Project title: An Agent-based Model to optimise Emergency Medical Services delivery in the Eastern Cape Province of South Africa

Project description:
Response time is a widely-used metric for evaluating the performance of the Emergency Medical Services (EMS) system. Recent data have shown that EMS response times in the Eastern Cape, South Africa, are typically long, especially in rural areas and urban townships. This research aims to use an agent-based simulation model to identify changes that can be made to the current allocation of EMS staff and vehicles, to provide the Eastern Cape Department of Health with a set of recommendations that can be implemented to improve patient outcomes in the Nelson Mandela Bay region.The model was trained with historical call centre data to infer the spatio-temporal distribution of EMS calls, across multiple call types and priorities between 2019 and 2021. Findings from this study will provide a basis for making evidence-based recommendations to EMS planners and personnel in the ECDoH to improve financial and patient outcomes.

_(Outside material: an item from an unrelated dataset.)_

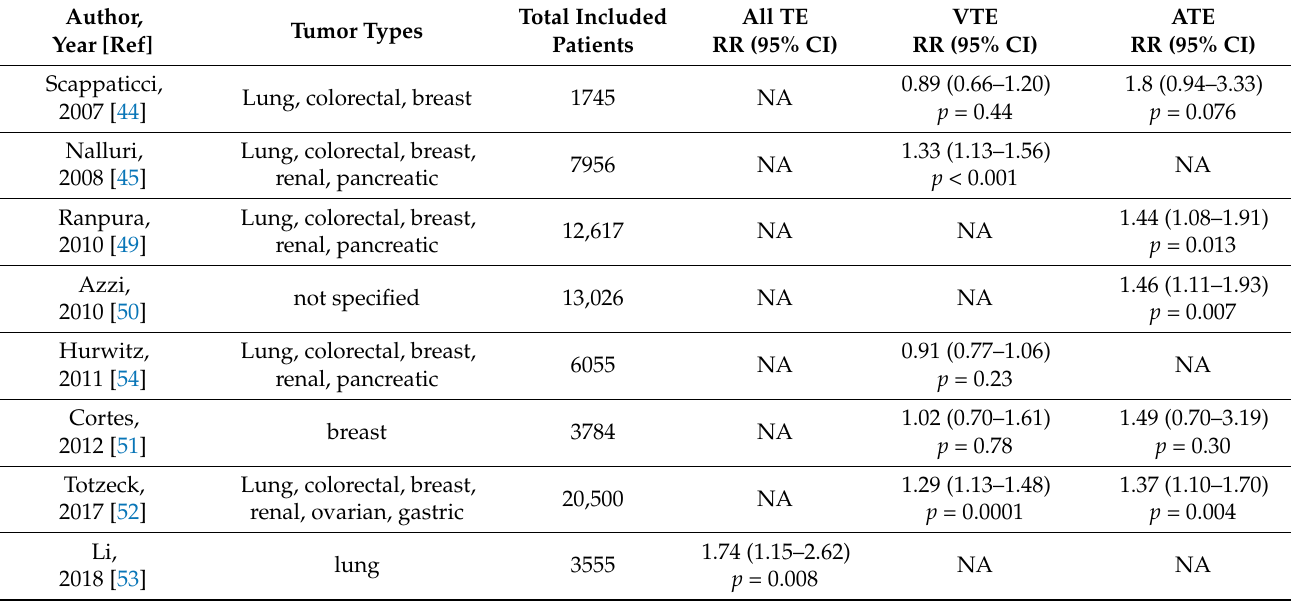
Table 3. Previous meta-analyses on the thromboembolic risk with bevacizumab in various tumor types.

Picture of Saiheal Narayan

Saiheal Narayan

Project title: Case-Mix and Coding Error Detection In Western Cape Healthcare Facilities

Project description:The research aims to generate an error detection model that can flag error in diagnosis coding (ICD10) by health care staff in the Western Cape and looks at applying case mix adjustment for hospitals in Western Cape based on DRG weights from the private sector. The data looked at was on patient level and include length of stay , procedures and cost centre. Models trained to find these errors include neural networks, logistic regression, Wilcoxon signed rank test and MCA modelling. The potential of using case-mix in public sector will allow optimised resourcing and error detection model will increase data quality in the public sector.